Problèmes à résoudre =
- 1) Répondez aux questions suivantes à partir du texte sur le huemul :
(a) En quelle année le couple Flueck s'installe-t-il à San Carlos de Bariloche ?
(b) Quelle hauteur peuvent atteindre les mâles huemul ?
(c) Combien de têtes comptait-on, selon les estimations, il y a quelques milliers d'années ?
- 2) Pouvez-vous réécrire sous forme de liste le paragraphe du texte sur le huemul qui commence par « En outre, le développement de l'agriculture », en gardant ses faits principaux ?
- 3) Poursuivez le texte sur le huemul à partir de l'endroit où il s'arrête.

Une lutte pour la survie du huemul depuis les années 80
Un couple de scientifiques, notamment, s’efforce de faire en sorte que l’espèce ne soit pas définitivement rayée de la surface de la Terre. Dans le milieu des années 80, le Suisse Werner Flueck, étudiant en biologie, déménage aux États-Unis pour faire son doctorat sur la faune sauvage dans une université de Californie (Cal Poly Humboldt). Il y rencontre Jo Anne Smith-Flueck, elle aussi étudiante en biologie. Une fois diplômés, sur les conseils d’un professeur, ils décident de consacrer leurs recherches à deux espèces alors déjà en danger d’extinction : le huemul et le cerf élaphe de Patagonie.
Afin de mener à bien leur mission, ils déménagent et s’installent en 1990 à San Carlos de Bariloche. Cette ville argentine est située au bord du Nahuel Huapi, un grand lac glaciaire entouré par la cordillère des Andes. “Nous avons décidé de venir en Argentine comme une aventure, pour vérifier si le huemul et le cerf élaphe étaient éteints ou si les populations subsistaient”, explique Werner Flueck.
Aussi emblématique que le condor en Patagonie, le huemul est un cervidé de taille est moyenne (80 cm de haut pour les femelles et jusqu’à 1 mètre pour les mâles) et d’apparence robuste.
Une proie facile car peu timide vis-à-vis de l’homme
Comment le huemul a pu passer de quelque 300 000 têtes estimées il y a quelques milliers d’années à moins d’un demi millier aujourd’hui ? À l’instar du Dodo disparu il y a quelques siècles, le huemul est peu méfiant envers les humains. Lorsque les colons sont arrivés en Patagonie, l’animal a donc rapidement constitué une proie facile. “On disait même qu’on pouvait tuer cet animal à la main, simplement avec une pierre ou un bâillon. Pas besoin de fusil, souligne Werner Flueck. Les huemul ne considèrent pas l’homme comme un prédateur. C’est un animal qui vous voit et qui n’a pas peur. Il est presque domestiqué.”
En outre, le développement de l’agriculture (et des maladies liées au bétail) et la multiplication des zones urbaines ont forcé l’animal à migré en altitude. À l’origine, ce cervidé vivait sur des terrains découverts, au pied des montagnes. Peu à peu, il a été forcé de se retirer dans des zones plus sauvages. Or, il ne trouve pas la même nourriture en altitude. En conséquence, cela a créé des problèmes squelettiques et limité son espérance de vie moyenne. Autant d’obstacles qui ont eu un impact très net sur la survie de l’espèce.

Documents d'étude =
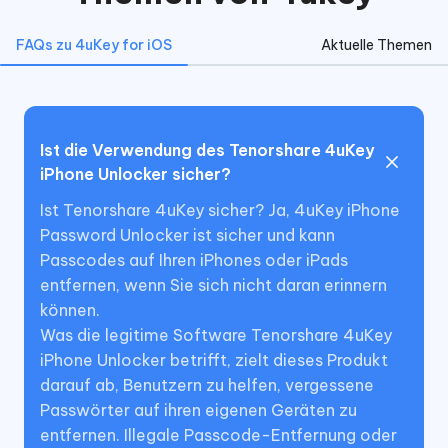
FAQs zu 4uKey for iOS
Aktuelle Themen
Ist die Verwendung des Tenorshare 4uKey
iPhone Unlocker sicher?
Ist Tenorshare 4uKey sicher? Ja, 4uKey iPhone
Password Unlocker ist sicher und kann
Passcodes auf Ihren iPhones oder iPads
entfernen, wenn Sie sich nicht daran erinnern
können.
Was die legitime Software Tenorshare 4uKey
iPhone Unlocker betrifft, zielt dieses Produkt
darauf ab, Benutzern zu helfen, vergessene
Passwörter auf ihren eigenen Geräten zu
entfernen. Illegale Passcode-Entfernung oder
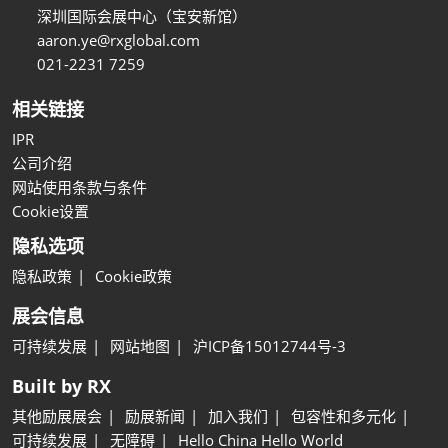
深圳国际会展中心（宝安新馆）
aaron.ye@rxglobal.com
021-2231 7259
相关链接
IPR
公司介绍
网站使用条款与条件
Cookie设置
隐私选项
隐私政策
Cookie政策
展会信息
可持续发展
网站地图
沪ICP备15012744号-3
Built by RX
其他励展展会
励展新闻
加入我们
包容性和多元化
可持续发展
无障碍
Hello China Hello World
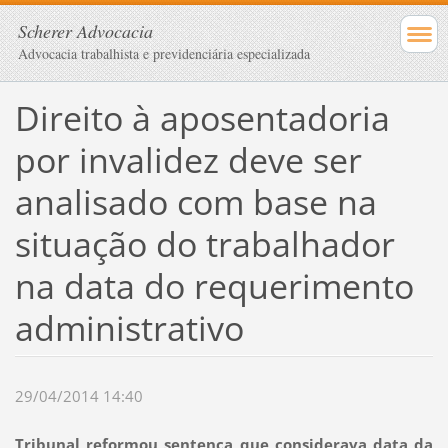
Scherer Advocacia
Advocacia trabalhista e previdenciária especializada
Direito à aposentadoria
por invalidez deve ser
analisado com base na
situação do trabalhador
na data do requerimento
administrativo
29/04/2014 14:40
Tribunal reformou sentença que considerava data da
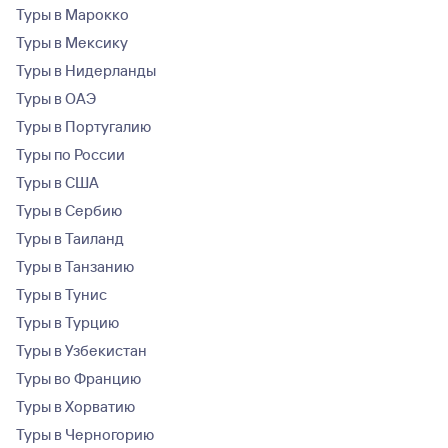
Туры в Марокко
Туры в Мексику
Туры в Нидерланды
Туры в ОАЭ
Туры в Португалию
Туры по России
Туры в США
Туры в Сербию
Туры в Таиланд
Туры в Танзанию
Туры в Тунис
Туры в Турцию
Туры в Узбекистан
Туры во Францию
Туры в Хорватию
Туры в Черногорию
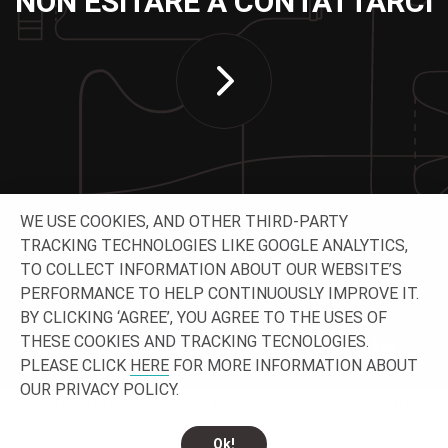
NON ESITARE A CONTATTARCI
WE USE COOKIES, AND OTHER THIRD-PARTY
TRACKING TECHNOLOGIES LIKE GOOGLE ANALYTICS,
TO COLLECT INFORMATION ABOUT OUR WEBSITE’S
CONTATTACI
PERFORMANCE TO HELP CONTINUOUSLY IMPROVE IT.
BY CLICKING ‘AGREE’, YOU AGREE TO THE USES OF
THESE COOKIES AND TRACKING TECNOLOGIES.
PLEASE CLICK
HERE
FOR MORE INFORMATION ABOUT
OUR PRIVACY POLICY.
© 2026 O-I - Tutti i diritti
Privacy
Note legali
Contatti e sedi
riservati.
Ok!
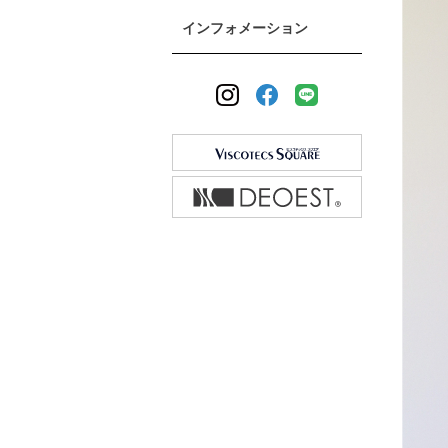
インフォメーション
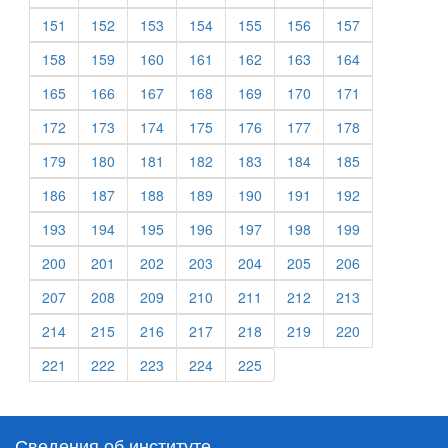
151
152
153
154
155
156
157
158
159
160
161
162
163
164
165
166
167
168
169
170
171
172
173
174
175
176
177
178
179
180
181
182
183
184
185
186
187
188
189
190
191
192
193
194
195
196
197
198
199
200
201
202
203
204
205
206
207
208
209
210
211
212
213
214
215
216
217
218
219
220
221
222
223
224
225
Сведения об институте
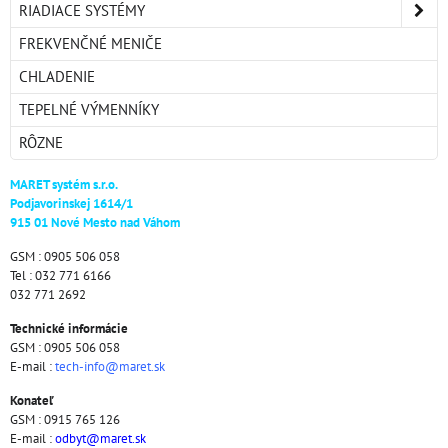
RIADIACE SYSTÉMY
FREKVENČNÉ MENIČE
CHLADENIE
TEPELNÉ VÝMENNÍKY
RÔZNE
MARET systém s.r.o.
Podjavorinskej 1614/1
915 01 Nové Mesto nad Váhom
GSM : 0905 506 058
Tel : 032 771 6166
032 771 2692
Technické informácie
GSM : 0905 506 058
E-mail :
tech-info@maret.sk
Konateľ
GSM : 0915 765 126
E-mail :
odbyt@maret.sk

Corrigé des exercices =
- 1)
(a) En 1990.
(b) Jusqu'à 1 mètre.
(c) Quelque 300 000 têtes.

- 2)
- Le développement de l'agriculture, les maladies liées au bétail et l'extension des zones urbaines ont forcé le huemul à monter en altitude.
- À l'origine, il vivait sur des terrains découverts, au pied des montagnes.
- Il s'est peu à peu retiré dans des zones plus sauvages.
- En altitude, il ne trouve pas la même nourriture.
- Il en a résulté des problèmes squelettiques et une espérance de vie moyenne réduite.
- Ces obstacles ont eu un impact très net sur la survie de l'espèce.

- 3)
Une fondation pour sauver le huemul
En 2013, le couple de biologistes a décidé de créer la Fondation Shoonem. Du nom cerf des Andes du Sud dans la langue du peuple Tehuelche. Financée par le mécénat, cette Fondation s’est donnée pour objectif de recréer une réserve protégée. Il s’agit d’une zone de protection en basse altitude où des huemul peuvent se nourrir à nouveau sainement et en abondance. Et où ils seront protégés des menaces.
“Il était très important de parvenir à la réintroduction des animaux, ce qui ne pouvait se faire qu’avec un centre d’élevage”, indique le biologiste. L’an passé, en novembre 2022, le Centre de réadaptation, un parc d’une centaine d’hectares clôturé, a accueilli sa toute première naissance en semi-captivité. Une première dans le pays en 70 ans. Le bébé huemul a été baptisé Shehuen, ce qui signifie “source de lumière”.
Une nouvelle de bon augure dans l’espoir de sauver l’espèce. Une nécessité absolue selon Werner Flueck : “En Patagonie , le huemul est essentiel car c’est le seul cerf herbivore. S’il disparaît, de nombreux autres aspects de l’écosystème changeront. Et nous savons que, plus la végétation et les animaux sont en bonne santé, meilleur sera le contrôle de l’eau et du climat.”